◆ Source records:
━━━━━━━━━━━━━━━━━━━━

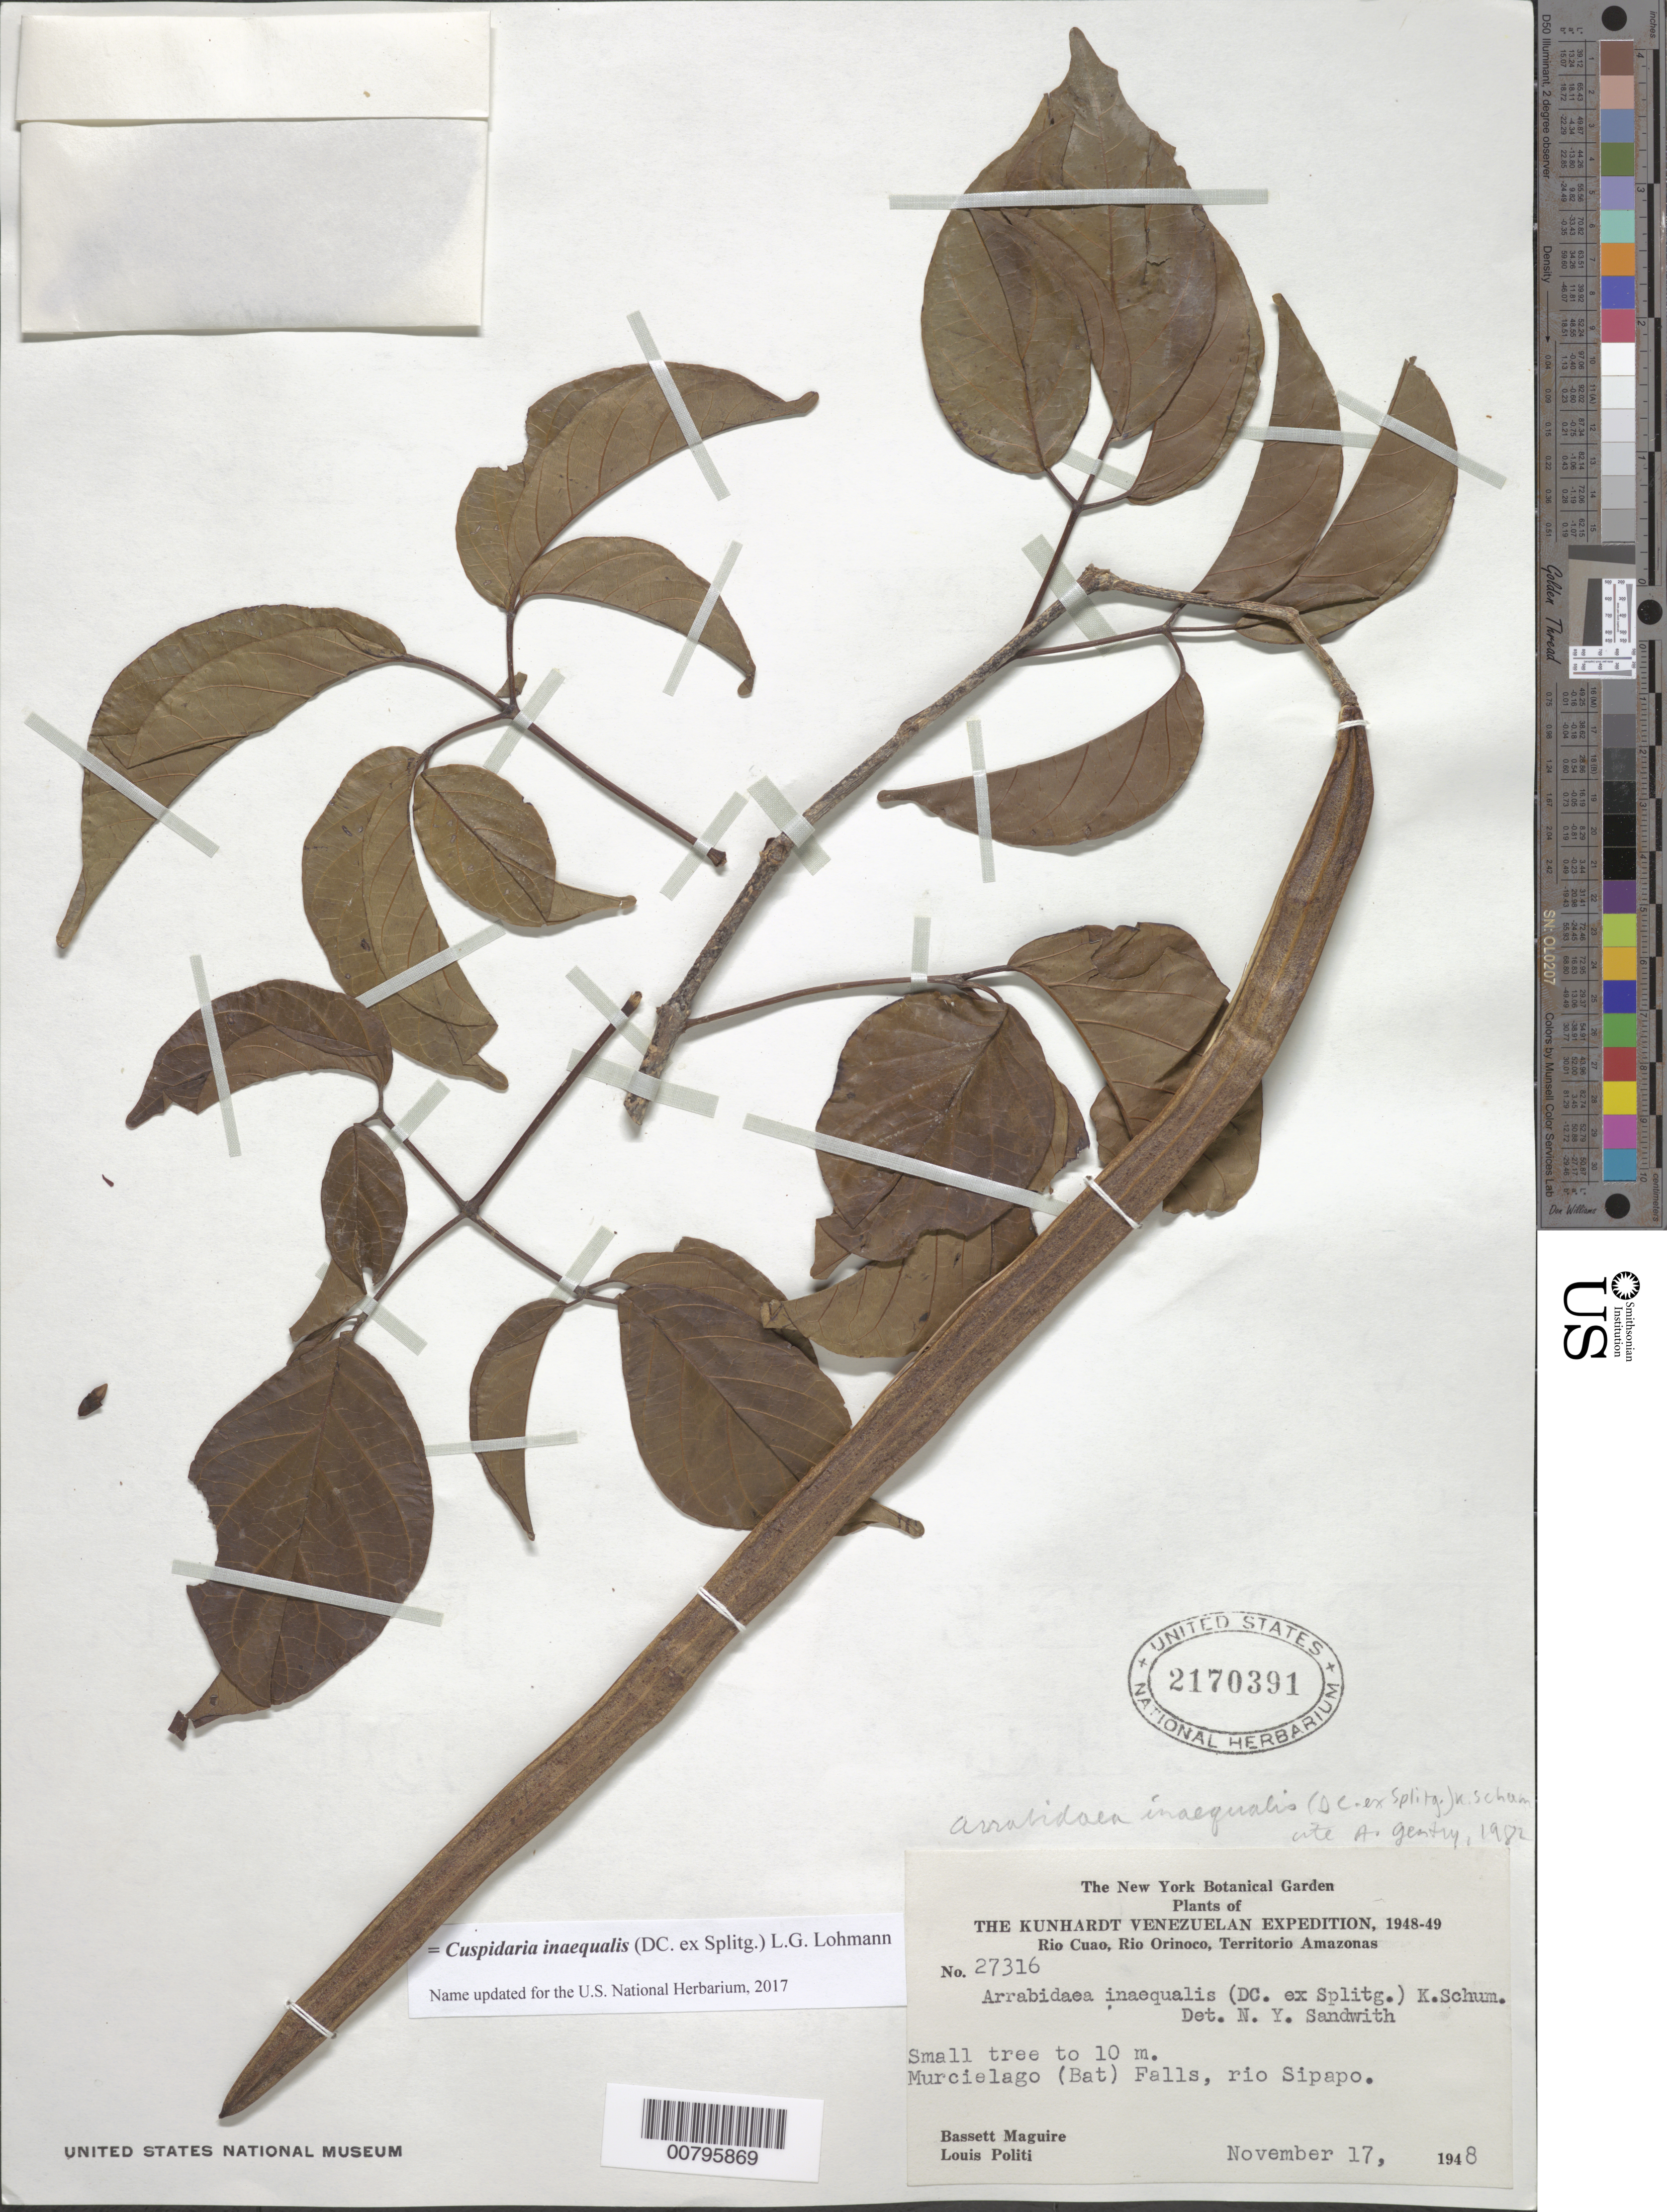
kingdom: Plantae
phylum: Tracheophyta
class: Magnoliopsida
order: Lamiales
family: Bignoniaceae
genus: Cuspidaria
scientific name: Cuspidaria inaequalis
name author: (Splitg.) L.G. Lohmann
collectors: B. Maguire & L. Politi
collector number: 27316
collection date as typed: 17-Nov-48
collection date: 1948-11-17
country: Venezuela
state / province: Amazonas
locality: Murcielago (Bat.) Falls, Río Sipapo; Río Cuao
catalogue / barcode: US 2170391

━━━━━━━━━━━━━━━━━━━━

◆ Task brief: Could you write out every line of the items above, word for word, leaving the pictures out of your answer?

◆ Expected output:
kingdom: Plantae
phylum: Tracheophyta
class: Magnoliopsida
order: Lamiales
family: Bignoniaceae
genus: Cuspidaria
scientific name: Cuspidaria inaequalis
name author: (Splitg.) L.G. Lohmann
collectors: B. Maguire & L. Politi
collector number: 27316
collection date as typed: 17-Nov-48
collection date: 1948-11-17
country: Venezuela
state / province: Amazonas
locality: Murcielago (Bat.) Falls, Río Sipapo; Río Cuao
catalogue / barcode: US 2170391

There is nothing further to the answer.